• **The request**
Count the lines in the records below that contain the word "drizzle" and reply with only that number.

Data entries
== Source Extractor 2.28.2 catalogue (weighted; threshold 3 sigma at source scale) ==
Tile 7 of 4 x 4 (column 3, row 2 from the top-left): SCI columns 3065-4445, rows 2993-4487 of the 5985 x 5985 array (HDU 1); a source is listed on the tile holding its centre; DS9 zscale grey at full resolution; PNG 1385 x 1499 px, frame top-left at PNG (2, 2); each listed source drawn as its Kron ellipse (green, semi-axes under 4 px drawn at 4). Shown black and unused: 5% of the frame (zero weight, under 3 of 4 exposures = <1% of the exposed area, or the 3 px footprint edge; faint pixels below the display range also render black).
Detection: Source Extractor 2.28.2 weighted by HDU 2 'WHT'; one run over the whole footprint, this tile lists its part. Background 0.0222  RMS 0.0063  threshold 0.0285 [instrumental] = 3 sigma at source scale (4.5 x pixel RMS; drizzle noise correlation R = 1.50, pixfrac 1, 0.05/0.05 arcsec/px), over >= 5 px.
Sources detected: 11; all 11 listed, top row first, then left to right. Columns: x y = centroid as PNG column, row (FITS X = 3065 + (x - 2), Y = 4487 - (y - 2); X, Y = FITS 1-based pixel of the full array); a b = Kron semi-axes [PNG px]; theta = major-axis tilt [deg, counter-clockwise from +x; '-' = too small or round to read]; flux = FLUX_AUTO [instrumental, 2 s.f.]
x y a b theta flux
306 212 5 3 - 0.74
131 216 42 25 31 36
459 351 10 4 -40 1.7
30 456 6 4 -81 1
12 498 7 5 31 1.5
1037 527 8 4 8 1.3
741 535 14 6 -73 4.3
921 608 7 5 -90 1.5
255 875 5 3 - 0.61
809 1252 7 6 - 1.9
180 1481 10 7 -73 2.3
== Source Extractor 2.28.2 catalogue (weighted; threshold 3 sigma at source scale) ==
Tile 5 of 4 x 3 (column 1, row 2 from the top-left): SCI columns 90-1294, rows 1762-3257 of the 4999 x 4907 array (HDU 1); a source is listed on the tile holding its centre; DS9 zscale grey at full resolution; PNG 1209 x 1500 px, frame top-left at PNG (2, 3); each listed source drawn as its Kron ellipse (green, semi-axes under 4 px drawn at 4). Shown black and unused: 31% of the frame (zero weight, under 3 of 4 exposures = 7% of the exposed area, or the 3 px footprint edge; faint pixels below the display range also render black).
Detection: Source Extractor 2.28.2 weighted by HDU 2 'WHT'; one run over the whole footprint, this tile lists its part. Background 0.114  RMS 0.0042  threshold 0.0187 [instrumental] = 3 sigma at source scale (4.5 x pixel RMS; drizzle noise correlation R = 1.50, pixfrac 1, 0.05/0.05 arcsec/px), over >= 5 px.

• **Expected output**
2